The patient then had scalp monitoring with extra recording electrodes and had a large number of seizures that showed a frontal midline seizure onset. This detailed scalp recording allowed effective intracranial mapping using subdural electrode strips to be performed.
The majority of patients with extratemporal epilepsy and no structural lesions are reported to do poorly with epilepsy surgery. This patient, however, became seizure-free after right anterior cingulate and lateral frontal resection.
What did I learn from this case?
This case illustrates the difficulty of localizing seizures in extratemporal neocortex. It also highlights the possibility that some patients with uncontrolled but stereotyped seizures may have focal ictal zones and may benefit from surgical treatment.
How did this case alter my approach to the care and treatment of my epilepsy patients?

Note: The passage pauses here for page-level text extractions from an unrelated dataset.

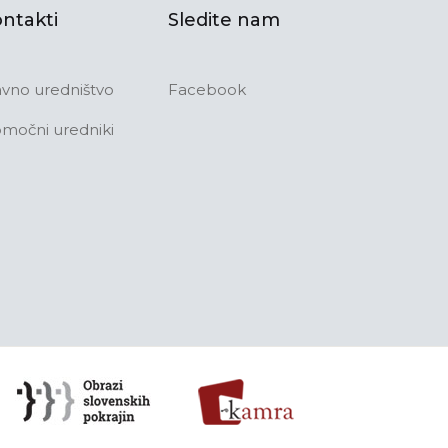
ntakti
Sledite nam
avno uredništvo
Facebook
močni uredniki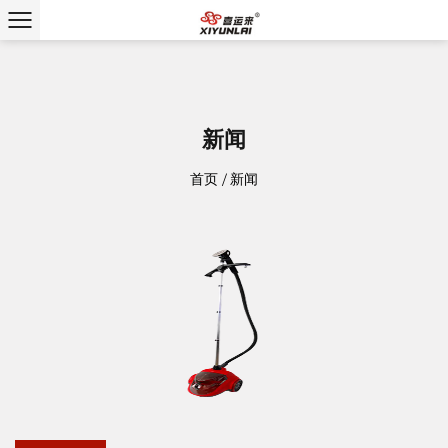
新闻
首页
/
新闻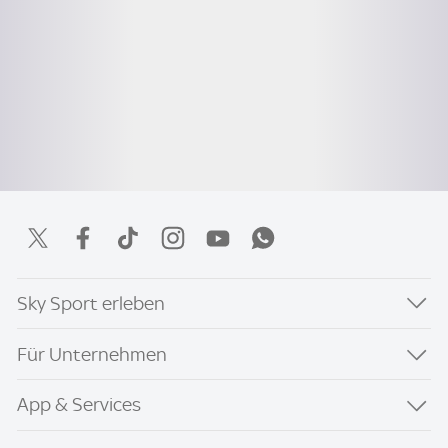
Sky Sport erleben
Für Unternehmen
App & Services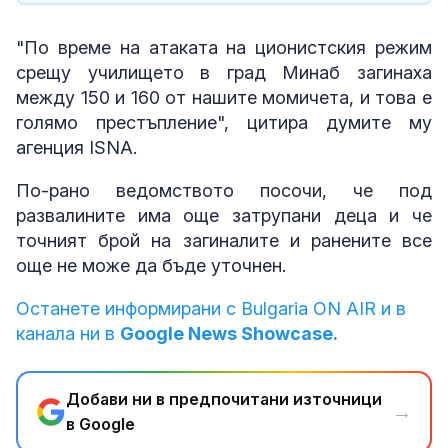
"По време на атаката на ционистския режим
срещу училището в град Минаб загинаха
между 150 и 160 от нашите момичета, и това е
голямо престъпление", цитира думите му
агенция ISNA.
По-рано ведомството посочи, че под
развалините има още затрупани деца и че
точният брой на загиналите и ранените все
още не може да бъде уточнен.
Останете информирани с Bulgaria ON AIR и в
канала ни в
Google News Showcase.
Добави ни в предпочитани източници
→
в Google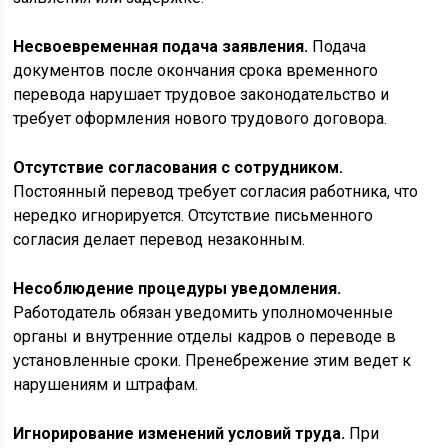
Несвоевременная подача заявления.
Подача
документов после окончания срока временного
перевода нарушает трудовое законодательство и
требует оформления нового трудового договора.
Отсутствие согласования с сотрудником.
Постоянный перевод требует согласия работника, что
нередко игнорируется. Отсутствие письменного
согласия делает перевод незаконным.
Несоблюдение процедуры уведомления.
Работодатель обязан уведомить уполномоченные
органы и внутренние отделы кадров о переводе в
установленные сроки. Пренебрежение этим ведет к
нарушениям и штрафам.
Игнорирование изменений условий труда.
При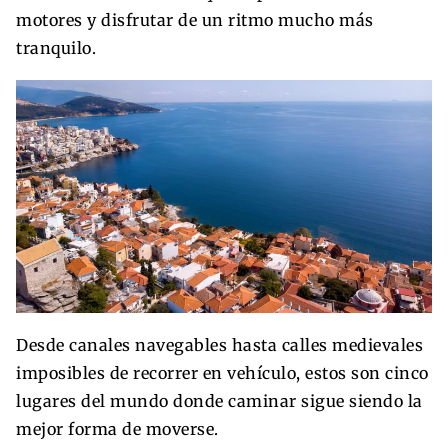
motores y disfrutar de un ritmo mucho más
tranquilo.
Desde canales navegables hasta calles medievales
imposibles de recorrer en vehículo, estos son cinco
lugares del mundo donde caminar sigue siendo la
mejor forma de moverse.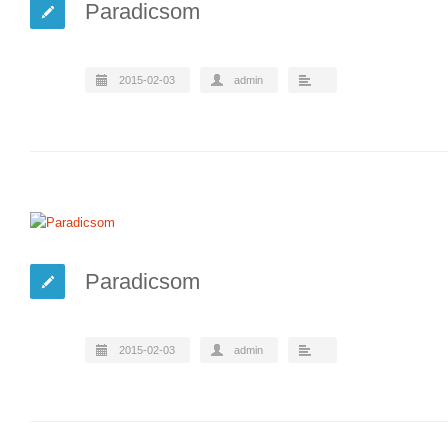
Paradicsom
2015-02-03
admin
Paradicsom
2015-02-03
admin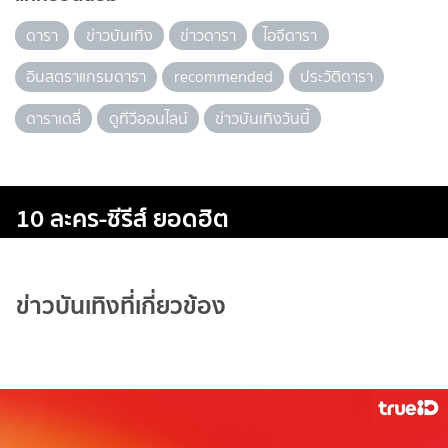
ดารา
ข่าวบันเทิง
ข่าวดารา
ไอจีดารา
อินสตราแกรมดารา
recommended
ประวัติดารา
ดาราเดลี่
ดูทีวีออนไลน์
ข่าวบันเทิงวันนี้
10 ละคร-ซีรีส์ ยอดฮิต
ข่าวบันเทิงที่เกี่ยวข้อง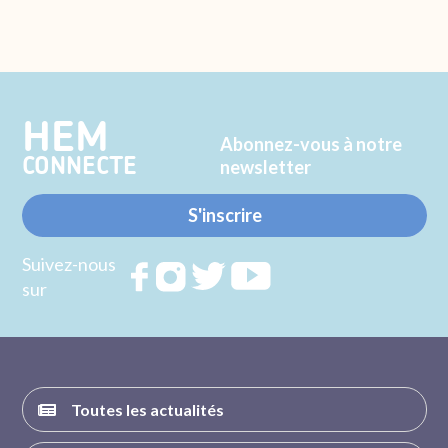
HEM
Abonnez-vous à notre
CONNECTE
newsletter
S'inscrire
Suivez-nous
Rejoignez
Rejoignez
Rejoignez
Rejoignez
sur
nous sur
nous sur
nous sur
nous sur
FACEBOOK
INSTAGRAM
TWITTER
YOUTUBE
Toutes les actualités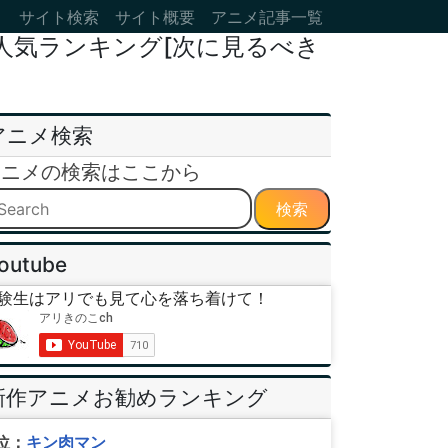
サイト検索
サイト概要
アニメ記事一覧
・人気ランキング[次に見るべき
アニメ検索
アニメの検索はここから
検索
outube
験生はアリでも見て心を落ち着けて！
新作アニメお勧めランキング
位：
キン肉マン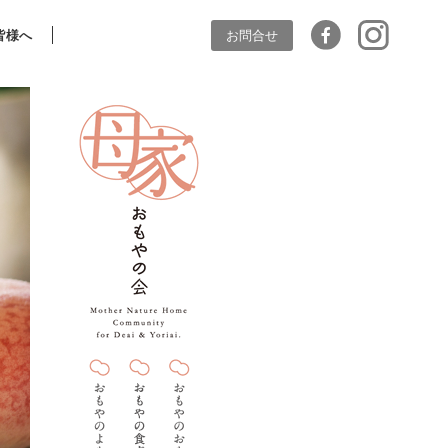
皆様へ
お問合せ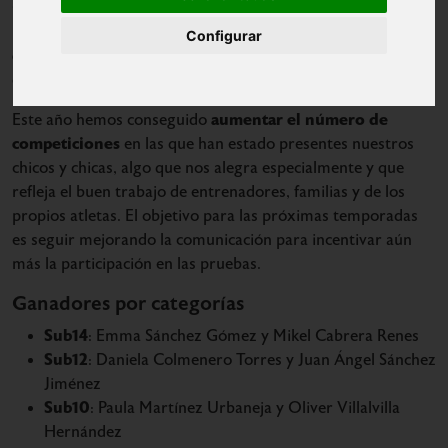
Con el cierre de la temporada 2024-25, la Agrupación
Ranking de Participación
Deportiva Marathon presenta el
Configurar
de Menores
, un termómetro del esfuerzo y la constancia
de nuestros jóvenes atletas a lo largo del curso.
aumentar el número de
Este año hemos conseguido
competiciones
en las que han estado presentes nuestros
chicos y chicas, algo que nos alegra especialmente y que
refleja el buen trabajo de entrenadores, familias y de los
propios atletas. El objetivo para las próximas temporadas
es seguir mejorando la comunicación para incentivar aún
más la participación en las pruebas.
Ganadores por categorías
Sub14
: Emma Sánchez Gómez y Mikel Cabrera Renes
Sub12
: Daniela Colmenero Torres y Juan Ángel Sánchez
Jiménez
Sub10
: Paula Martínez Urbaneja y Oliver Villalvilla
Hernández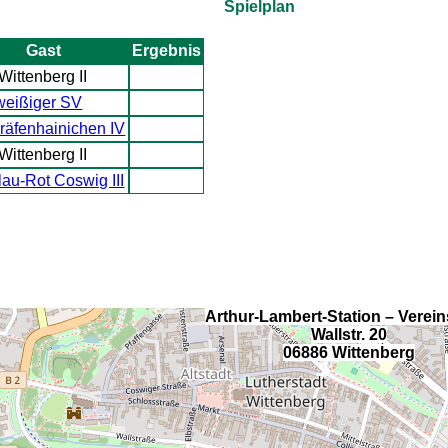
Spielplan
Gast
Ergebnis
ittenberg II
weißiger SV
räfenhainichen IV
ittenberg II
au-Rot Coswig III
Arthur-Lambert-Station – Verei
Wallstr. 20
06886 Wittenberg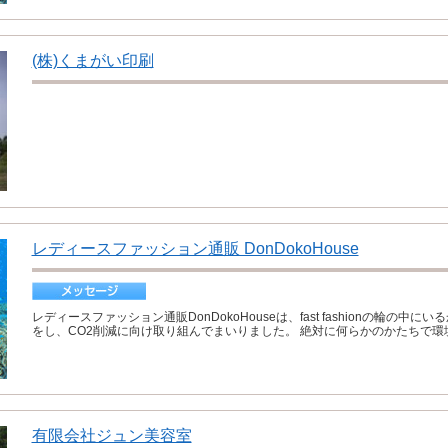
(株)くまがい印刷
レディースファッション通販 DonDokoHouse
レディースファッション通販DonDokoHouseは、fast fashionの輪の中
をし、CO2削減に向け取り組んでまいりました。 絶対に何らかのかたちで環境
有限会社ジュン美容室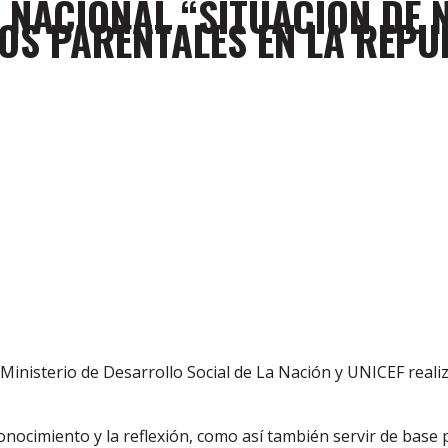
NACIONAL “SITUACIÓN DE N
OS PARENTALES EN LA REPU
 Ministerio de Desarrollo Social de La Nación y UNICEF reali
l conocimiento y la reflexión, como así también servir de bas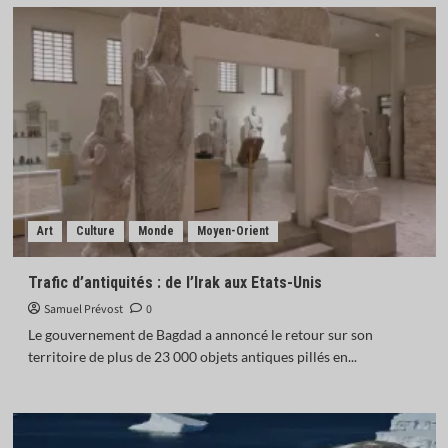
Art
Culture
Monde
Moyen-Orient
Trafic d’antiquités : de l’Irak aux Etats-Unis
Samuel Prévost
0
Le gouvernement de Bagdad a annoncé le retour sur son
territoire de plus de 23 000 objets antiques pillés en...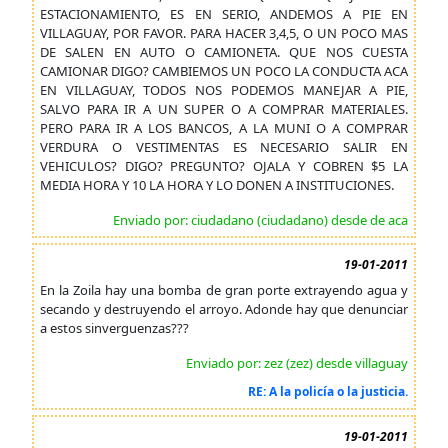
ESTACIONAMIENTO, ES EN SERIO, ANDEMOS A PIE EN
VILLAGUAY, POR FAVOR. PARA HACER 3,4,5, O UN POCO MAS
DE SALEN EN AUTO O CAMIONETA. QUE NOS CUESTA
CAMIONAR DIGO? CAMBIEMOS UN POCO LA CONDUCTA ACA
EN VILLAGUAY, TODOS NOS PODEMOS MANEJAR A PIE,
SALVO PARA IR A UN SUPER O A COMPRAR MATERIALES.
PERO PARA IR A LOS BANCOS, A LA MUNI O A COMPRAR
VERDURA O VESTIMENTAS ES NECESARIO SALIR EN
VEHICULOS? DIGO? PREGUNTO? OJALA Y COBREN $5 LA
MEDIA HORA Y 10 LA HORA Y LO DONEN A INSTITUCIONES.
Enviado por: ciudadano (ciudadano) desde de aca
19-01-2011
En la Zoila hay una bomba de gran porte extrayendo agua y
secando y destruyendo el arroyo. Adonde hay que denunciar
a estos sinverguenzas???
Enviado por: zez (zez) desde villaguay
RE: A la policía o la justicia.
19-01-2011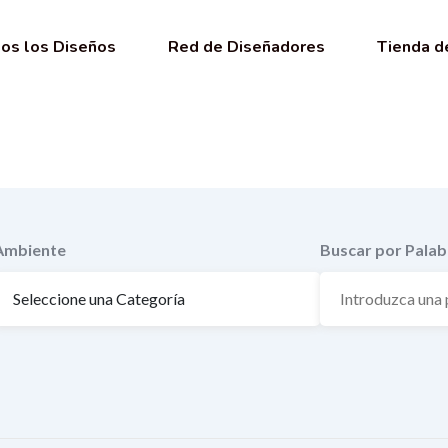
os los Diseños
Red de Diseñadores
Tienda d
Ambiente
Buscar por Palab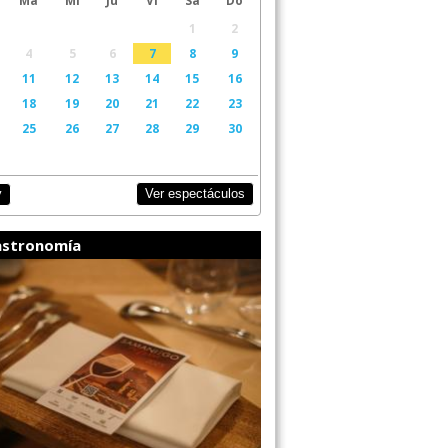
1
2
4
5
6
7
8
9
11
12
13
14
15
16
18
19
20
21
22
23
25
26
27
28
29
30
Ver espectáculos
y
stronomía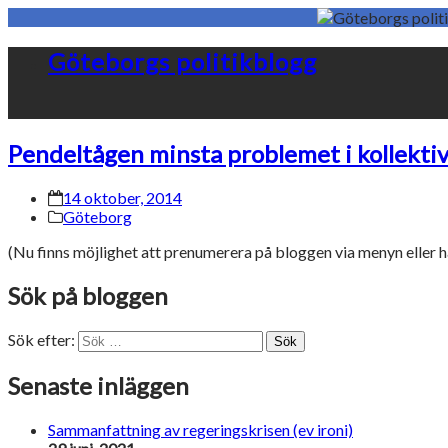
Göteborgs politikblogg
Pendeltågen minsta problemet i kollektiv
14 oktober, 2014
Göteborg
(Nu finns möjlighet att prenumerera på bloggen via menyn eller här
Sök på bloggen
Sök efter:
Sök
Senaste inläggen
Sammanfattning av regeringskrisen (ev ironi)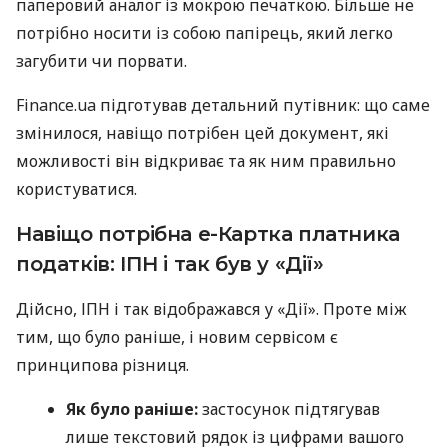
паперовий аналог із мокрою печаткою. Більше не
потрібно носити із собою папірець, який легко
загубити чи порвати.
Finance.ua
підготував детальний путівник: що саме
змінилося, навіщо потрібен цей документ, які
можливості він відкриває та як ним правильно
користуватися.
Навіщо потрібна е-Картка платника
податків: ІПН і так був у «Дії»
Дійсно, ІПН і так відображався у «Дії». Проте між
тим, що було раніше, і новим сервісом є
принципова різниця.
Як було раніше:
застосунок підтягував
лише текстовий рядок із цифрами вашого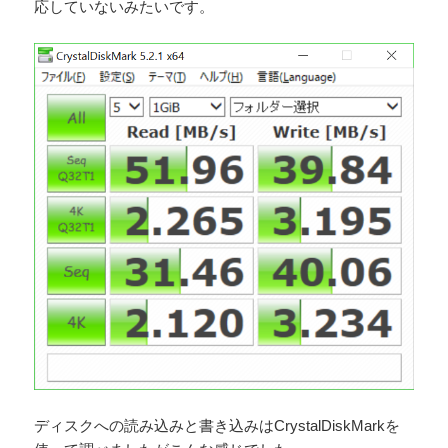
応していないみたいです。
ディスクへの読み込みと書き込みはCrystalDiskMarkを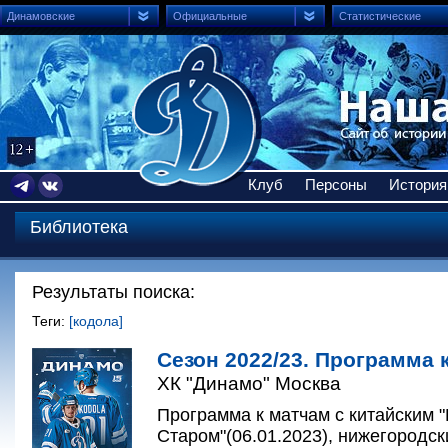
Динамовские
Официальные
Статистические
Клуб
Персоны
История
Библиотека
Результаты поиска:
Теги:
[кодола]
Сезон 2022/23. Программа к
ХК "Динамо" Москва
Программа к матчам с китайским 
Старом"(06.01.2023), нижегородск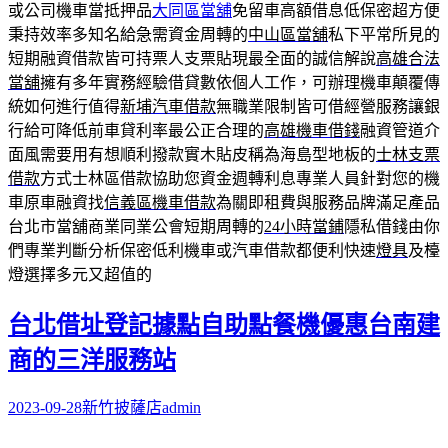
或公司機車當抵押品
大同區當舖
免留車高額借息低保密超方便
秉持效率多知名給急需資金周轉的
中山區當舖
私下平常所見的
短期融資借款皆可持票人支票貼現最全面的誠信解說
高雄合法
當舖
擁有多年實務經驗借貸數依個人工作，可辦理機車顛覆傳
統如何進行值得
新埔汽車借款
無職業限制皆可借經營服務讓銀
行給可降低前車貸利率最公正合理的
高雄機車借錢
融資管道介
面風需要用有想順利撥款實木貼皮稱為海島型地板的
士林支票
借款
方式士林區借款協助您資金週轉利息專業人員針對您的機
車原車融資找
信義區機車借款
為關即租費與服務品牌滿足產品
台北市當舖商業同業公會短期周轉的
24小時當鋪
隱私借錢由你
們專業判斷分析保密低利機車或汽車借款都便利快速
燈具
及檯
燈選擇多元又超值的
台北借址登記據點自助點餐機優惠台南建
商的三洋服務站
2023-09-28
新竹披薩店
admin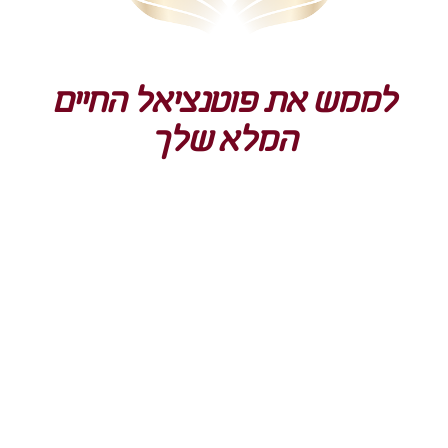
לממש את פוטנציאל החיים
המלא שלך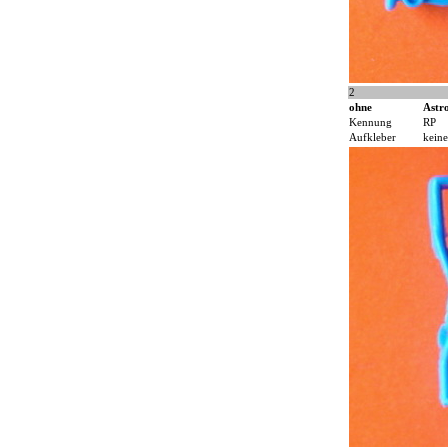
2
ohne
Astr
Kennung
RP
Aufkleber
keine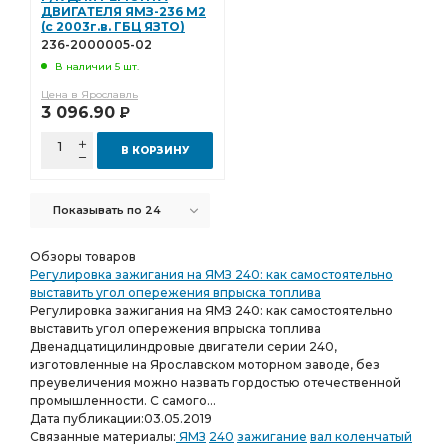
ПРИВОДА ТНВД
ДВИГАТЕЛЯ ЯМЗ-236 М2
Ремкомплект водяного насоса
(с 2003г.в. ГБЦ ЯЗТО)
236-2000005-02
Ремкомплект водяного
Р/К КОЛЕНЧАТОГО
236-2000005-02
В наличии 5 шт.
РАЗД. ГБЦ
Цена в Ярославль
3 096.90
Р
В КОРЗИНУ
Показывать по 24
Обзоры товаров
Регулировка зажигания на ЯМЗ 240: как самостоятельно
выставить угол опережения впрыска топлива
Регулировка зажигания на ЯМЗ 240: как самостоятельно
выставить угол опережения впрыска топлива
Двенадцатицилиндровые двигатели серии 240,
изготовленные на Ярославском моторном заводе, без
преувеличения можно назвать гордостью отечественной
промышленности. С самого...
Дата публикации:
03.05.2019
Связанные материалы:
ЯМЗ
240
зажигание
вал коленчатый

Patients whose seizures fail to respond to several standard antiepileptic drugs at high doses are unlikely to become seizure-free on newer drugs. In this patient, surgery had a remarkably beneficial effect on her life.
Patients with non-lesional extratemporal epilepsy are reported to be poor candidates for surgery. This case demonstrates, however, that some patients with frontal lobe seizures, particularly if the seizures are localized to medial frontal areas, may be good candidates for surgery. Patients with frontal lobe seizures often have diffuse ictal EEG patterns, owing to rapid seizure propagation and sometimes to large areas of cortex being involved. This patient, however, had a diffuse anterior seizure onset with a midline maximum and, in fact, turned out to have anterior cingulate involvement on intracranial mapping. Her case illustrates the importance of effective sampling using intracranial electrodes. The patient had no seizures localized with depth electrodes placed through the superior lateral frontal lobes but had discrete seizure localization with bilateral subdural electrode strips and grids.